>> Begin SOURCE EXTRACT

Tuesday, July 10, 2007
Thursday, July 5, 2007
Whoever said driving was easier than flying never had to travel with children. Yes, it's true that when you drive you don't have to go through security clerks who have sticks shoved up their...digestive system, and there aren't any restrictions like traveling with your shoes in quart sized bags only and your hair must be checked for lice beforehand, but still, it could be a lot worse.
This is where the driving part comes in. So, you're driving around to oh, I don't know, Maine (where I”m heading right now) and you've got at least one kid with you. Now, here's the fact, whether the child is 6 or the child is 16, they both share the same problems. Maybe one's not whining about Barney or whether or not someone stold their transformer, but still you've got to listen to the “Are we there yet?” which gets annoying, oh I don't know, after the first time. Okay, maybe the second time, but it gets annoying very fast. Now, the second little question that every child has is, “CAN I USE THE BATHROOM?” or if they're younger, it will be “I GOTTA GO POTTY!” which is worse.

>> End SOURCE EXTRACT

EXERCISE: Retype the stretch of the post about driving with children from "Tuesday, July 10, 2007" through "a lot worse.". The material that follows has no connection to the post about driving with children.

>> Begin GIVEN INFORMATION

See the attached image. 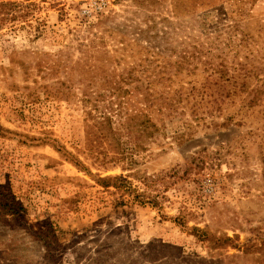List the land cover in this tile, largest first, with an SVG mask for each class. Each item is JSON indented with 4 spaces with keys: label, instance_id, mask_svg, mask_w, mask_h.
<instances>
[{
    "label": "rangeland",
    "instance_id": "1",
    "mask_svg": "<svg viewBox=\"0 0 264 264\" xmlns=\"http://www.w3.org/2000/svg\"><path fill=\"white\" fill-rule=\"evenodd\" d=\"M0 4V264H264V0ZM148 113L121 165L84 159Z\"/></svg>",
    "mask_w": 264,
    "mask_h": 264
},
{
    "label": "trees",
    "instance_id": "2",
    "mask_svg": "<svg viewBox=\"0 0 264 264\" xmlns=\"http://www.w3.org/2000/svg\"><path fill=\"white\" fill-rule=\"evenodd\" d=\"M2 6V4H0ZM205 94V93H202ZM149 96V95H148ZM182 95L178 94V92L171 98L169 104H175L180 101ZM204 96L201 95V99ZM150 99V98H149ZM190 102V101H189ZM192 109L195 111L196 108L194 105ZM151 114H145L142 116H135L126 124V131L125 133L121 132H113L111 127V123L105 119L103 121L98 122L95 125L89 124L86 128V139H85V154L84 159L89 160L90 157H95L96 161L101 163V167L104 169L112 168L116 165H121L124 162L128 155L132 153V151L140 150V148L144 147L145 143L159 134V129L157 124L160 120H156V118L151 117ZM171 117L173 120H176L174 116H166ZM126 138L124 140V138ZM107 143V144H105ZM60 153V150L58 149ZM71 157L70 161L74 164V166L79 169L80 171H85V167L83 163L78 158L72 156V154H68ZM124 167V166H122ZM117 182H128L123 177H114V178H101L98 180L100 186L104 187L105 189L114 188L116 191L120 190V186ZM137 199V197H136ZM6 207H10L9 204L4 205ZM12 213V208H10ZM182 214L180 213L177 217L173 219V221L178 224L182 228L188 229L191 233L197 235V238L200 241L208 242L212 244H219L222 246L226 243H230V238L225 239H217L214 243V240L211 238L208 240L206 238V231L199 230L197 228H189L187 226V222L182 219ZM216 246H214L215 248Z\"/></svg>",
    "mask_w": 264,
    "mask_h": 264
}]
</instances>
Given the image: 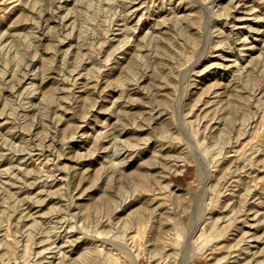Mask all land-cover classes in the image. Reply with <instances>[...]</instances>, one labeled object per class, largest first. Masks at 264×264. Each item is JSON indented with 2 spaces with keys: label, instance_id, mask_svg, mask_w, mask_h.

>> End GIVEN INFORMATION

OUTPUT OF THE TASK:
Tuesday, July 10, 2007
Thursday, July 5, 2007
Whoever said driving was easier than flying never had to travel with children. Yes, it's true that when you drive you don't have to go through security clerks who have sticks shoved up their...digestive system, and there aren't any restrictions like traveling with your shoes in quart sized bags only and your hair must be checked for lice beforehand, but still, it could be a lot worse.